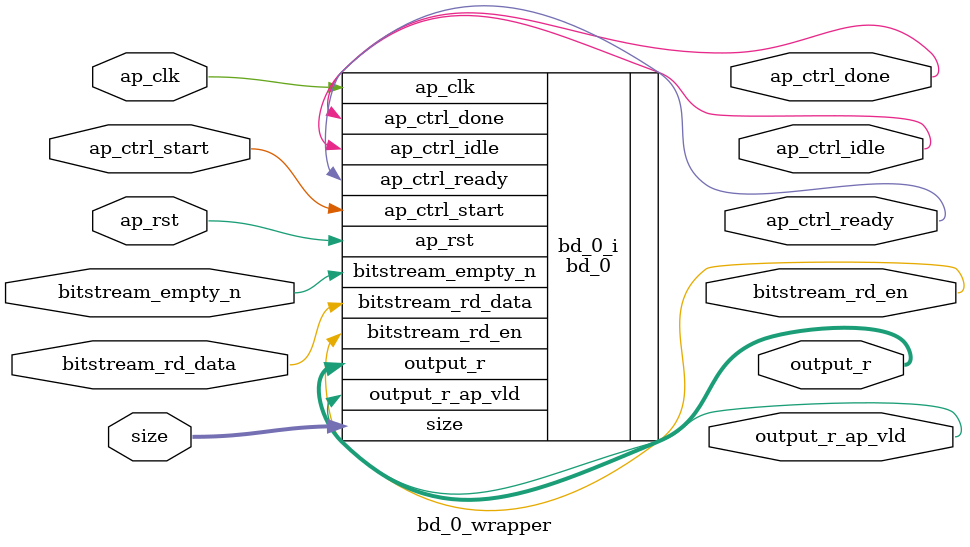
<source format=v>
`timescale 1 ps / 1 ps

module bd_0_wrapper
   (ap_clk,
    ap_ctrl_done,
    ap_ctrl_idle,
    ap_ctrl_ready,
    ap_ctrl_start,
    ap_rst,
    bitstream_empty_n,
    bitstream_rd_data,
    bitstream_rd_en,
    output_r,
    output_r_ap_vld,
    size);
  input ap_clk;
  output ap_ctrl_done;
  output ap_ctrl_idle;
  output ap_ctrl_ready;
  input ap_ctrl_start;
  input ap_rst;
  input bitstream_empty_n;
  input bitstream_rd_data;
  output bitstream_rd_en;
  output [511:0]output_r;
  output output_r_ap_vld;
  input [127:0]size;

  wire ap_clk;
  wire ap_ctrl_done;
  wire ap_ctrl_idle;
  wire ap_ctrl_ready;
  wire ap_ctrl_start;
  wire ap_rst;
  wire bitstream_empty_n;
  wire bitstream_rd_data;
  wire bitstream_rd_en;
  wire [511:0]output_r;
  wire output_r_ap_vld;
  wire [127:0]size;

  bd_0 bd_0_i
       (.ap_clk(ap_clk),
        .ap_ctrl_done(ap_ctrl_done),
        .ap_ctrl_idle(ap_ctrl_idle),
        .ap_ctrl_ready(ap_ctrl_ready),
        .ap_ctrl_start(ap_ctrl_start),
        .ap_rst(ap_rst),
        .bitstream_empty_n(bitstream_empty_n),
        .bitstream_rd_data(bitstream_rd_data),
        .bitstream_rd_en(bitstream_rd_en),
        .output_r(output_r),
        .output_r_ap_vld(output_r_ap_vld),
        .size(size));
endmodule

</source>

...

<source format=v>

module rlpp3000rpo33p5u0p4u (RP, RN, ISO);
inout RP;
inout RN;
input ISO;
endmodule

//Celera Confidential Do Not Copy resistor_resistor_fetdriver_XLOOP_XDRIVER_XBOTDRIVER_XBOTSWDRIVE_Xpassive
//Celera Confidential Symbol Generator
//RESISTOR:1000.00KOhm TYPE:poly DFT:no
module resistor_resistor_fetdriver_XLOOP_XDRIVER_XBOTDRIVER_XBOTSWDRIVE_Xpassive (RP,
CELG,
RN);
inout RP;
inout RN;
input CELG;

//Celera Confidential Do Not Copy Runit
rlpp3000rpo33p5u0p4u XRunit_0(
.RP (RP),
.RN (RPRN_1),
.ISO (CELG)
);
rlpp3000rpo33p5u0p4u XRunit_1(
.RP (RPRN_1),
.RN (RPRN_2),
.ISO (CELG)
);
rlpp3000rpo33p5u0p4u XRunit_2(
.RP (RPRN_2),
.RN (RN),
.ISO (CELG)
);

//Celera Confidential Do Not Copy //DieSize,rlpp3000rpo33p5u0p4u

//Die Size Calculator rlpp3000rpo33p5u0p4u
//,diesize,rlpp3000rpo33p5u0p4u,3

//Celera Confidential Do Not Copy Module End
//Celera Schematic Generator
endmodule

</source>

TASK STATEMENT -> Each line that contains the string "Copy" should be copied from the data above.

REPLY ->
//Celera Confidential Do Not Copy resistor_resistor_fetdriver_XLOOP_XDRIVER_XBOTDRIVER_XBOTSWDRIVE_Xpassive
//Celera Confidential Do Not Copy Runit
//Celera Confidential Do Not Copy //DieSize,rlpp3000rpo33p5u0p4u
//Celera Confidential Do Not Copy Module End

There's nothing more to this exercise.